SHORT TASK A
In the Erlang mailing-list post, rewrite the part from "The usual pattern" to "directly from it.", putting "public mode" in place of "protected mode".
SHORT TASK B
Answer these questions on the Erlang mailing-list post:
(i) What kind of tables does the usual pattern use, and in what mode?
(ii) What cost does Xiao Jia name for publishing readable states to a dedicated process?
(iii) On what date was the reply sent?
___ PASSAGE TO READ ___
[erlang-questions] Does read-write lock has a better performance than actor model?

Fred Hebert mononcqc@REDACTED
Tue Apr 15 16:19:07 CEST 2014


The usual pattern for that kind of thing is to use ETS tables in
protected mode. The server writes to the table, but the interface
functions read directly from it.

There's an example on how to transform the message-based approach to the
ETS-optimized one (when necessary) at
http://learnyousomeerlang.com/ets#a-little-less-conversation

Regards,
Fred.

On 04/15, Xiao Jia wrote:
> I want to propose a possible solution, but I am not confident:
> 
> We probably want to publish readable states to a process (or several
> processes with load balancing?) dedicated to serving read requests.  The
> cost is that after each write operation, the state must be published again.
>  If there are much more reads than writes, the read serving process's
> mailbox size will be much larger than the write serving process.  If I
> remember it correctly, this helps the scheduler to give more priority to
> the read serving process, or to give less priority to readers because the
> mailbox is already full of requests.
___ RECORDS ___
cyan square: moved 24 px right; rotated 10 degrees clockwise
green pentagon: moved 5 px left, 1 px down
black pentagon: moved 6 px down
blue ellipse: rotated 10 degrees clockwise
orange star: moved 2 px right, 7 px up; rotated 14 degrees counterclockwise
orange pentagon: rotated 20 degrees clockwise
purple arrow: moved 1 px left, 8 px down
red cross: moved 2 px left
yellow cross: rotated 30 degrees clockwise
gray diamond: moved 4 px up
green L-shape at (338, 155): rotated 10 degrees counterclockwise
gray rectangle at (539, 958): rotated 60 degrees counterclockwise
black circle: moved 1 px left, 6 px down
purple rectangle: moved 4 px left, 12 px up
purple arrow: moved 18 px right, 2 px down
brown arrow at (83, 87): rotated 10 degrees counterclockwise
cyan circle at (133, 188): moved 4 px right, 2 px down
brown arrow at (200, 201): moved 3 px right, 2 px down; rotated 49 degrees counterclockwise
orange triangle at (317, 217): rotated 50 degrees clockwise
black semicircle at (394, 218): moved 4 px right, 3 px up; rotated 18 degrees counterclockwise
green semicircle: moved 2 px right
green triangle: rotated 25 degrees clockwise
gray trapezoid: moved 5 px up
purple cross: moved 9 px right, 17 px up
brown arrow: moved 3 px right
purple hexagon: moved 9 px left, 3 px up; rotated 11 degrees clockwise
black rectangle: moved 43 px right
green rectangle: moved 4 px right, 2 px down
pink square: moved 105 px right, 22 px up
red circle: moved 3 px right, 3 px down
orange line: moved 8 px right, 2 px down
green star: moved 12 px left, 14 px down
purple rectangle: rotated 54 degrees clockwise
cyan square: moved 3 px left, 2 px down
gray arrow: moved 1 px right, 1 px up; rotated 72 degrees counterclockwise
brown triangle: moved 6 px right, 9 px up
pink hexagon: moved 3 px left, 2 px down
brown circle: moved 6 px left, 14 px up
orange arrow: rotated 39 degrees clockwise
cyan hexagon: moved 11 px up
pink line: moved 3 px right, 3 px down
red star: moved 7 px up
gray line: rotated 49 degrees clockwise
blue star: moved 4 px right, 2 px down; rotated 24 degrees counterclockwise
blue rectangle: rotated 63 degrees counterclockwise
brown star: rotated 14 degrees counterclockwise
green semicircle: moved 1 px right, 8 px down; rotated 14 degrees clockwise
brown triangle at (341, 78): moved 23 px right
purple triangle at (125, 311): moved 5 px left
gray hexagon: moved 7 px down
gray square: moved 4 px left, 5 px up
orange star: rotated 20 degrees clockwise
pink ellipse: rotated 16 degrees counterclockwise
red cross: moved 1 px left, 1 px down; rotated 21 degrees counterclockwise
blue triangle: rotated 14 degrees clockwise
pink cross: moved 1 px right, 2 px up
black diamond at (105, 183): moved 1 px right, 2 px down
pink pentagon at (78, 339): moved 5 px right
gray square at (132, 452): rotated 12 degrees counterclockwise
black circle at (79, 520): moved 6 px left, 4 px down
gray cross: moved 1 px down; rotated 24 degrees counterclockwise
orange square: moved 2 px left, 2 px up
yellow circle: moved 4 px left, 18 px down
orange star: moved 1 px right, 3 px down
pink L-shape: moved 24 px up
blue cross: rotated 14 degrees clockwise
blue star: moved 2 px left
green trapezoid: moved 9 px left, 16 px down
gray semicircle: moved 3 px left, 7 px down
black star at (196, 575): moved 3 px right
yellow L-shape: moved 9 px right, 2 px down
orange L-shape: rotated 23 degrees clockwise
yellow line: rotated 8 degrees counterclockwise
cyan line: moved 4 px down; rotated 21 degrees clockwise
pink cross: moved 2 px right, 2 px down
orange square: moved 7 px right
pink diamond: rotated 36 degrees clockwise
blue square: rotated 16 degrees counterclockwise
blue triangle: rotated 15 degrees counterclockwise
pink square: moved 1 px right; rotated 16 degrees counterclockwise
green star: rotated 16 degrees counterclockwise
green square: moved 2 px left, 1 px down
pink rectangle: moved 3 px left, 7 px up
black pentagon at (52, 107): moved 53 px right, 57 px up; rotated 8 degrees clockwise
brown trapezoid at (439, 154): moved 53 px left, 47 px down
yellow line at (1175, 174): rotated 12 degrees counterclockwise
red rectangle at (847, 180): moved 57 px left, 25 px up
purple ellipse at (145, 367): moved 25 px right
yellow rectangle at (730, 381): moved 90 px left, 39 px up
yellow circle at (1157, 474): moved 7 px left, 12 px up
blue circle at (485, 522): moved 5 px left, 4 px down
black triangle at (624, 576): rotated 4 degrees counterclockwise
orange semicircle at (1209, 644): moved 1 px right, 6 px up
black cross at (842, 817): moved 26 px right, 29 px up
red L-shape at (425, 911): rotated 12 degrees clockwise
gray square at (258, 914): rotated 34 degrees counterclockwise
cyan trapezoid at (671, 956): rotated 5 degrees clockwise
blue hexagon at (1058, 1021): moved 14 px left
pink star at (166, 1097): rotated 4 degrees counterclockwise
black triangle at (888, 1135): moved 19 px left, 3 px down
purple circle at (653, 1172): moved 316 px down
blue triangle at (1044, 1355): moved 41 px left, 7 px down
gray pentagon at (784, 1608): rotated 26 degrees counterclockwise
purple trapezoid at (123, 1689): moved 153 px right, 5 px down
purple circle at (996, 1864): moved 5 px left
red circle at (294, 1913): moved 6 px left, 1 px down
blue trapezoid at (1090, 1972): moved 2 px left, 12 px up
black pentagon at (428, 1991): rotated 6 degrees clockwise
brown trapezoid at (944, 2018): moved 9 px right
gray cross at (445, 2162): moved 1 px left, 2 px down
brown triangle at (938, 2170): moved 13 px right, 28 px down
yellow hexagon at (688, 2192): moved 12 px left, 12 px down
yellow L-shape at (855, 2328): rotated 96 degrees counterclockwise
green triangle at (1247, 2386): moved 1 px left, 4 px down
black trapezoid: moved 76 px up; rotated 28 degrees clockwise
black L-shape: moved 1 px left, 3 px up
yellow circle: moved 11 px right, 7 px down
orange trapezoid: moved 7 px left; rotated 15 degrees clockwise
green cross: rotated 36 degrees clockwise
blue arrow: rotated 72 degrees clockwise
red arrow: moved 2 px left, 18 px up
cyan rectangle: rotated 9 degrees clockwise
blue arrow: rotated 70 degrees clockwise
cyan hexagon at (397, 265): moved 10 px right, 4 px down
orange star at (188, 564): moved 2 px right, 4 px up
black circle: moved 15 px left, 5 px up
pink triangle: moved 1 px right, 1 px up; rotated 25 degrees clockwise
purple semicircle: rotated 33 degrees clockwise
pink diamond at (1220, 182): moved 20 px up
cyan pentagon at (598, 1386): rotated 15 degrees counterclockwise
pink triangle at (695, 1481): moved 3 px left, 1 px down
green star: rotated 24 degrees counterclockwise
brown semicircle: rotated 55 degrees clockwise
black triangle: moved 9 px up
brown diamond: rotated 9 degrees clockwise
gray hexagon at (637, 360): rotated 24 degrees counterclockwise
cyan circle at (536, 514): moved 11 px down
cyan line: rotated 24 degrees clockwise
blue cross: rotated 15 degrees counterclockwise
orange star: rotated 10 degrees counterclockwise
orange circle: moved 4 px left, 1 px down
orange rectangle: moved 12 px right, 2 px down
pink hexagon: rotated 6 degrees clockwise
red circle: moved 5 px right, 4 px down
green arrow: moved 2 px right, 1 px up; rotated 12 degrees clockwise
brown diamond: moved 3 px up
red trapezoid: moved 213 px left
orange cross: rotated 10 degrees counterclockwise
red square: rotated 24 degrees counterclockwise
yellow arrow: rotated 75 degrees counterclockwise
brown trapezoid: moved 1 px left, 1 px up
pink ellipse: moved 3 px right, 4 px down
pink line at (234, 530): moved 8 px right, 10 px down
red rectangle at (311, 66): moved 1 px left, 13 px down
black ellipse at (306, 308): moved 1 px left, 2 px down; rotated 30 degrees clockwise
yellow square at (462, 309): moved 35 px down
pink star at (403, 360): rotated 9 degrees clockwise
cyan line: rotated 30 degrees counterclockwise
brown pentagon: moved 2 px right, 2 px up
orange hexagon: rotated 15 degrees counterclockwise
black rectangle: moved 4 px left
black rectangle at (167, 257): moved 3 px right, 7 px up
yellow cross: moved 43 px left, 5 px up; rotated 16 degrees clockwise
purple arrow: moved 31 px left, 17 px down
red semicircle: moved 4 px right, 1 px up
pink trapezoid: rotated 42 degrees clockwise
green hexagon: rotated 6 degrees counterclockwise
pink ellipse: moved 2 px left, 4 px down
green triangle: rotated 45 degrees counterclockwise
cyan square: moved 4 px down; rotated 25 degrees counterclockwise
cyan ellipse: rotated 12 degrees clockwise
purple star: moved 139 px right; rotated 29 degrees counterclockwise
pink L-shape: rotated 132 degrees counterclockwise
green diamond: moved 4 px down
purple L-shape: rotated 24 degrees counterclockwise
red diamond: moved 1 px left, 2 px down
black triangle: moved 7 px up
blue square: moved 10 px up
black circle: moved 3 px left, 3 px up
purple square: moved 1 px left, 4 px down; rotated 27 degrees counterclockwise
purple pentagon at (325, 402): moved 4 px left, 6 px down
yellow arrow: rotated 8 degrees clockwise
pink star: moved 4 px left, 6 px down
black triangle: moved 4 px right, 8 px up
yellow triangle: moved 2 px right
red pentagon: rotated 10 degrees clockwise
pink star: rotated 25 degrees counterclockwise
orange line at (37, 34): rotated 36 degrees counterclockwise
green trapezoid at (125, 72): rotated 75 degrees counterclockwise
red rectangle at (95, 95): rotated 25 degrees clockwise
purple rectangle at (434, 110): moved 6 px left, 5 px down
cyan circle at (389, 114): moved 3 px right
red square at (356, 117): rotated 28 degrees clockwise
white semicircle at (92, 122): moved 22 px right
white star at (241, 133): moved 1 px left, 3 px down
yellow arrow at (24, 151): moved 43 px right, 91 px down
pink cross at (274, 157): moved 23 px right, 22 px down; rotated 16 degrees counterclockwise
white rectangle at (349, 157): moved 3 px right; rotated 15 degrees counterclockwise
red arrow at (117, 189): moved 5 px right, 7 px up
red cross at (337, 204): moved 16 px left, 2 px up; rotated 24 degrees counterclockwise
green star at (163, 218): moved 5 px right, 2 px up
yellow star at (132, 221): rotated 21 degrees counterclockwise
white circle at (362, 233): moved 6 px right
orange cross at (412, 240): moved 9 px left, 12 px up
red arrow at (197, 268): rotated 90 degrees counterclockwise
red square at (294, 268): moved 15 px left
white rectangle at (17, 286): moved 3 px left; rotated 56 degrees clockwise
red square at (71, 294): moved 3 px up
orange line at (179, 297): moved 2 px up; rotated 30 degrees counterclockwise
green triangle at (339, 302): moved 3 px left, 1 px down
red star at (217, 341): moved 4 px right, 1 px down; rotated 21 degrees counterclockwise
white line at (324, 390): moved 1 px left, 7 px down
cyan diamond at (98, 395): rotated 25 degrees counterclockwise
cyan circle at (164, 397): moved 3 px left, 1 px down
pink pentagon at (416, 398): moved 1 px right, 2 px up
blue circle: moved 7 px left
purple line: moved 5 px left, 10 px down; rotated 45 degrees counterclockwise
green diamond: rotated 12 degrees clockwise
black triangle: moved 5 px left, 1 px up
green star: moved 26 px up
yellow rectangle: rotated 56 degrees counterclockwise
___
REPLY A
The usual pattern for that kind of thing is to use ETS tables in
public mode. The server writes to the table, but the interface
functions read directly from it.

REPLY B
(i) ETS tables in protected mode.
(ii) After each write operation, the state must be published again.
(iii) Tuesday, April 15, 2014.